What to work on
Although the listing contains pictures, reproduce only its text, exactly as written.

Data provided

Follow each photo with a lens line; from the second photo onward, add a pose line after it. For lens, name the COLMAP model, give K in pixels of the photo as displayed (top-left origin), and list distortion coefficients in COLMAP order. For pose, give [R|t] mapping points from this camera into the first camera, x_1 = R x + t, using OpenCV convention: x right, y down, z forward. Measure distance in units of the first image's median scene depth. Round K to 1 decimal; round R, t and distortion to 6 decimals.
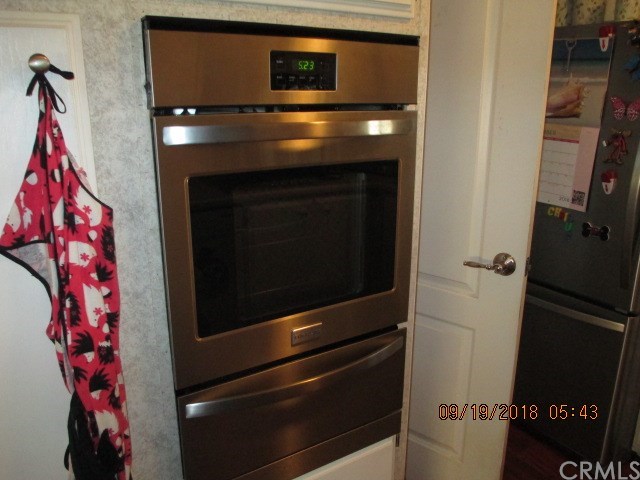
lens RADIAL K [[516.8, 0, 322.4], [0, 516.8, 223.6], [0, 0, 1]] dist [-0.079946, 0.012591]
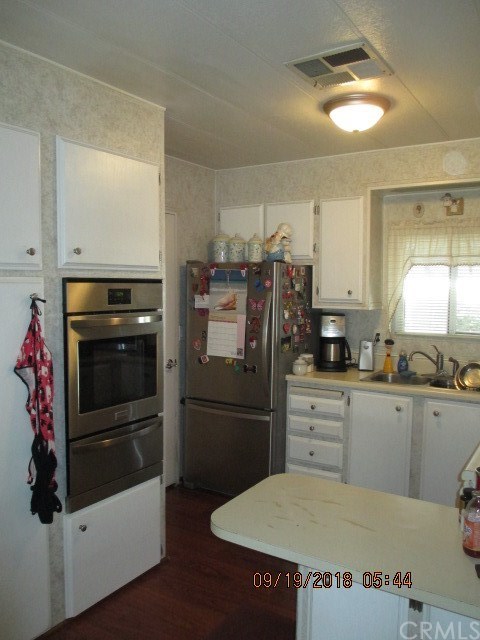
lens RADIAL K [[516.8, 0, 240.0], [0, 516.8, 320.0], [0, 0, 1]] dist [-0.079946, 0.012591]
pose [[0.910258, -0.029467, 0.412992, -0.325950], [0.103494, 0.981994, -0.158042, 0.158254], [-0.400898, 0.186601, 0.896917, -0.858518]]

Exercise solution
Follow each photo with a lens line; from the second photo onward, add a pose line after it. For lens, name the COLMAP model, give K in pixels of the photo as displayed (top-left origin), and list distortion coefficients in COLMAP order. For pose, give [R|t] mapping points from this camera into the first camera, x_1 = R x + t, using OpenCV convention: x right, y down, z forward. Measure distance in units of the first image's median scene depth. Round K to 1 decimal; round R, t and distortion to 6 decimals.
lens RADIAL K [[516.8, 0, 322.4], [0, 516.8, 223.6], [0, 0, 1]] dist [-0.079946, 0.012591]
lens RADIAL K [[516.8, 0, 240.0], [0, 516.8, 320.0], [0, 0, 1]] dist [-0.079946, 0.012591]
pose [[0.910258, -0.029467, 0.412992, -0.325950], [0.103494, 0.981994, -0.158042, 0.158254], [-0.400898, 0.186601, 0.896917, -0.858518]]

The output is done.